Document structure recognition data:

....

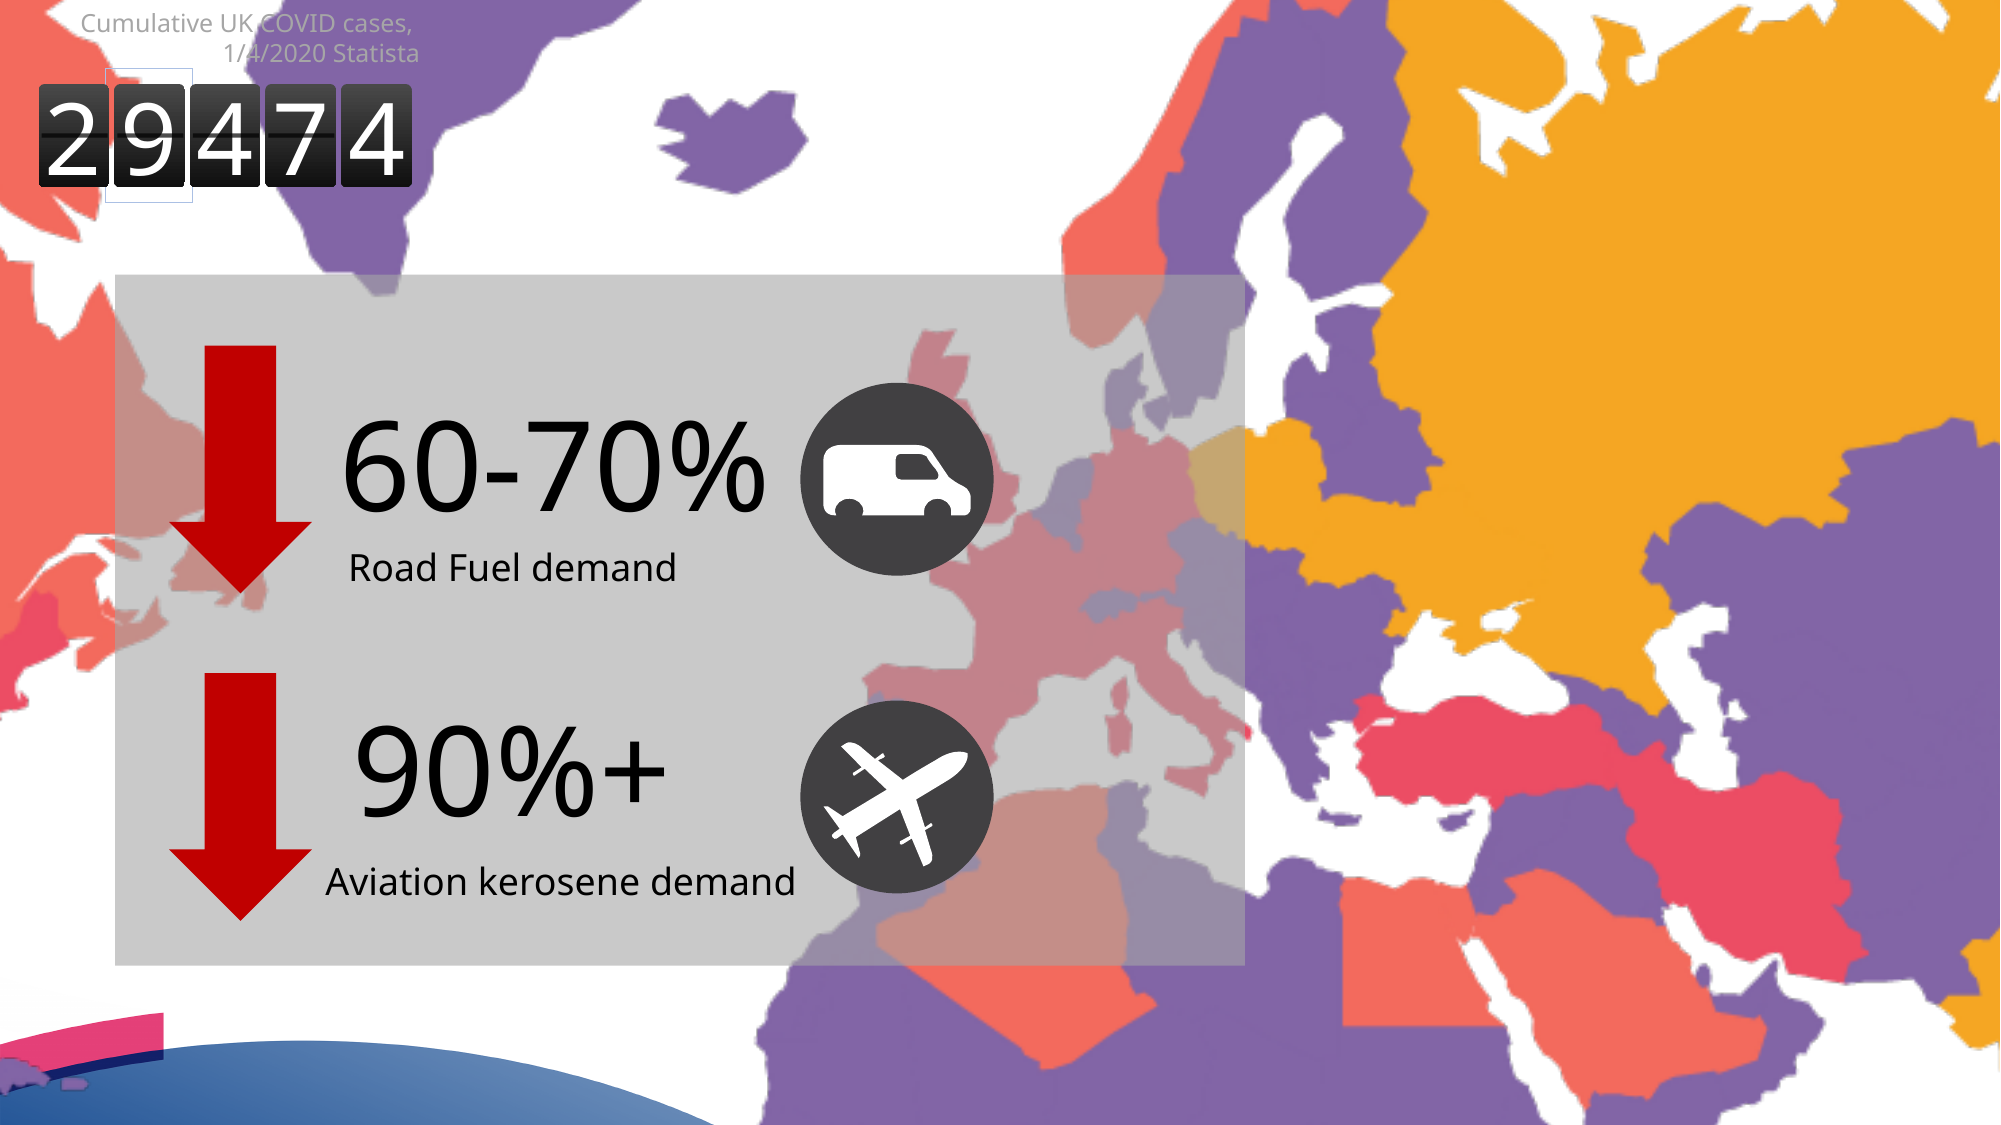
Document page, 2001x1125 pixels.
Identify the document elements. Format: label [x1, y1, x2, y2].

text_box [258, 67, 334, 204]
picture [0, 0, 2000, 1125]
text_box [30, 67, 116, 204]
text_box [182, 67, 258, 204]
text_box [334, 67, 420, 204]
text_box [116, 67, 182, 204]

....

▸ EXERCISE GOAL: The copy must match each record exactly, apart from the images, which stay out.

▸ THE ANSWER:
Document page, 2001x1125 pixels.
Identify the document elements. Format: label [x1, y1, x2, y2].

text_box [258, 67, 334, 204]
picture [0, 0, 2000, 1125]
text_box [30, 67, 116, 204]
text_box [182, 67, 258, 204]
text_box [334, 67, 420, 204]
text_box [116, 67, 182, 204]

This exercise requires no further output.